Task description
Go to the line holding "立物价小组，编制货品类别，议定标准价格。1951年11月" in the data below. Return it and each line after it through the last, exactly, and skip the pictures.

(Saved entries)
══════════════════════════════

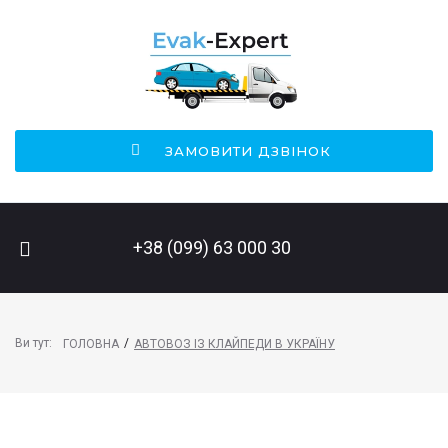
ЗАМОВИТИ ДЗВІНОК
ПОШУК НА САЙТІ
+38 (099) 63 000 30
Ви тут:
/
ГОЛОВНА
АВТОВОЗ ІЗ КЛАЙПЕДИ В УКРАЇНУ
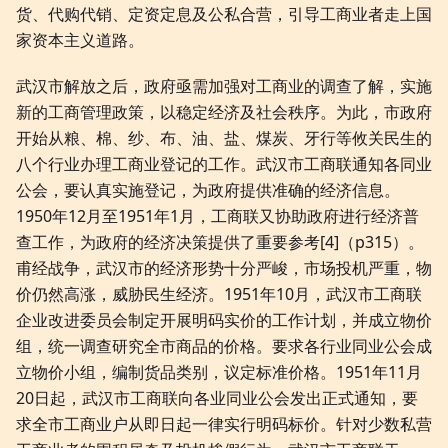
货、代购代销、定资定息及公私合营，引导工商业者走上国
家资本主义道路。
武汉市解放之后，政府亟需加强对工商业的调查了解，实施
新的工商管理政策，以稳定经济及社会秩序。为此，市政府
开始从粮、棉、纱、布、油、盐、煤炭、牙行等攸关民生的
八个行业办理工商业登记的工作。武汉市工商联通知各同业
公会，要认真实施登记，为政府提供准确的经济信息。
1950年12月至1951年1月，工商联又协助政府进行经济普
查工作，为政府的经济决策提供了重要参考[4]（p315）。
甫经战争，武汉市的经济形势十分严峻，市场投机严重，物
价仍然高涨，威胁民生经济。1951年10月，武汉市工商联
企业改进委员会制定开展明码实价的工作计划，并成立物价
组，统一调查研究全市商品的价格。要求各行业同业公会成
立物价小组，编制货品类别，议定标准价格。1951年11月
20日起，武汉市工商联向各业同业公会发出正式通知，要
求全市工商业户从即日起一律实行明码标价。针对少数私营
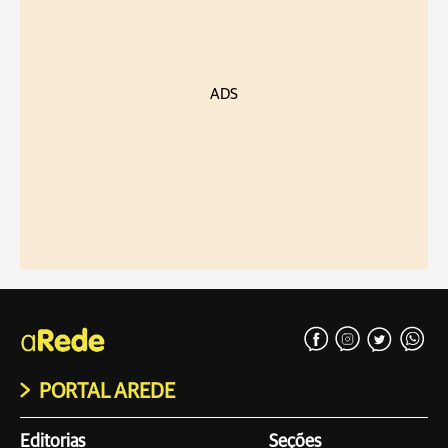
ADS
PORTAL AREDE
Editorias
Seções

══════════════════════════════

Task response
立物价小组，编制货品类别，议定标准价格。1951年11月
20日起，武汉市工商联向各业同业公会发出正式通知，要
求全市工商业户从即日起一律实行明码标价。针对少数私营
ADS
PORTAL AREDE
Editorias
Seções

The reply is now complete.